Records to use:
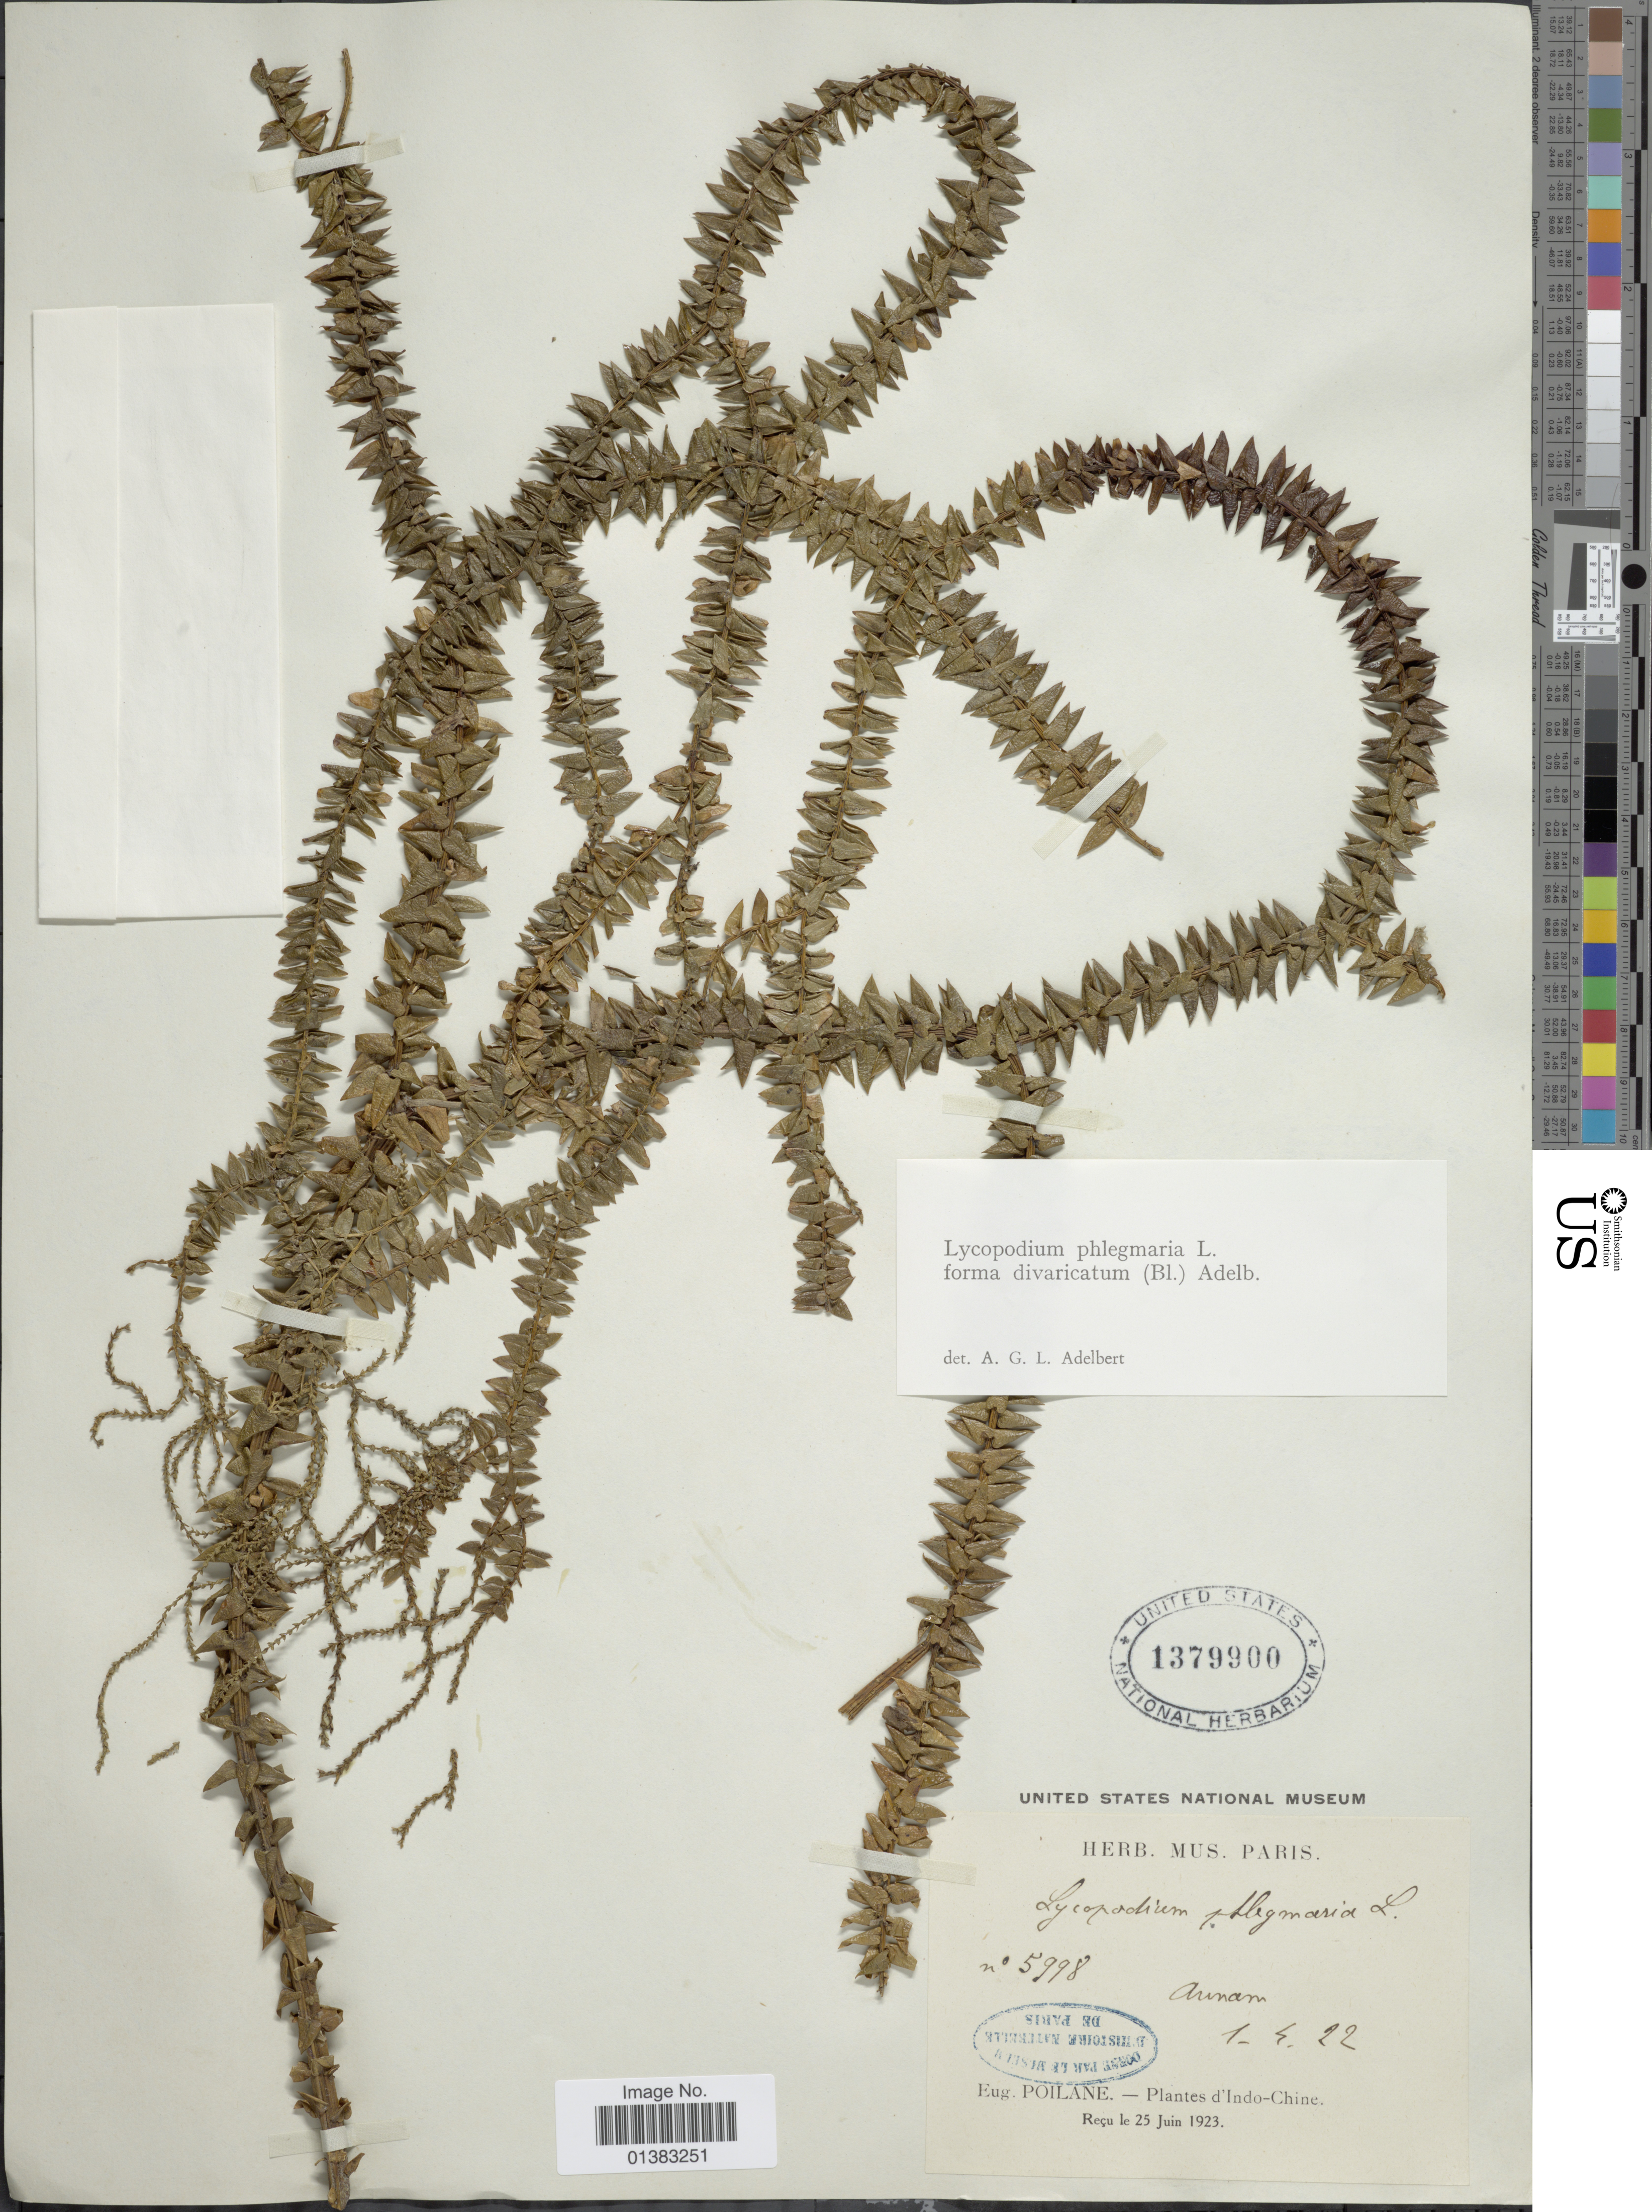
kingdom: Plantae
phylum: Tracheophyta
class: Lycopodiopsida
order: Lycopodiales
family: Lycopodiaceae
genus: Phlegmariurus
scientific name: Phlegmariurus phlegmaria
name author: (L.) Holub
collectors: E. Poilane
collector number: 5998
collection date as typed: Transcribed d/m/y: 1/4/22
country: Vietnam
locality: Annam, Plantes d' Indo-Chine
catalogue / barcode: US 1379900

Challenge: Lay out every line of the rows above as a JSON list of strings, one string per line, leaving out blank lines and the picture.

Solution:
[
  "kingdom: Plantae",
  "phylum: Tracheophyta",
  "class: Lycopodiopsida",
  "order: Lycopodiales",
  "family: Lycopodiaceae",
  "genus: Phlegmariurus",
  "scientific name: Phlegmariurus phlegmaria",
  "name author: (L.) Holub",
  "collectors: E. Poilane",
  "collector number: 5998",
  "collection date as typed: Transcribed d/m/y: 1/4/22",
  "country: Vietnam",
  "locality: Annam, Plantes d' Indo-Chine",
  "catalogue / barcode: US 1379900"
]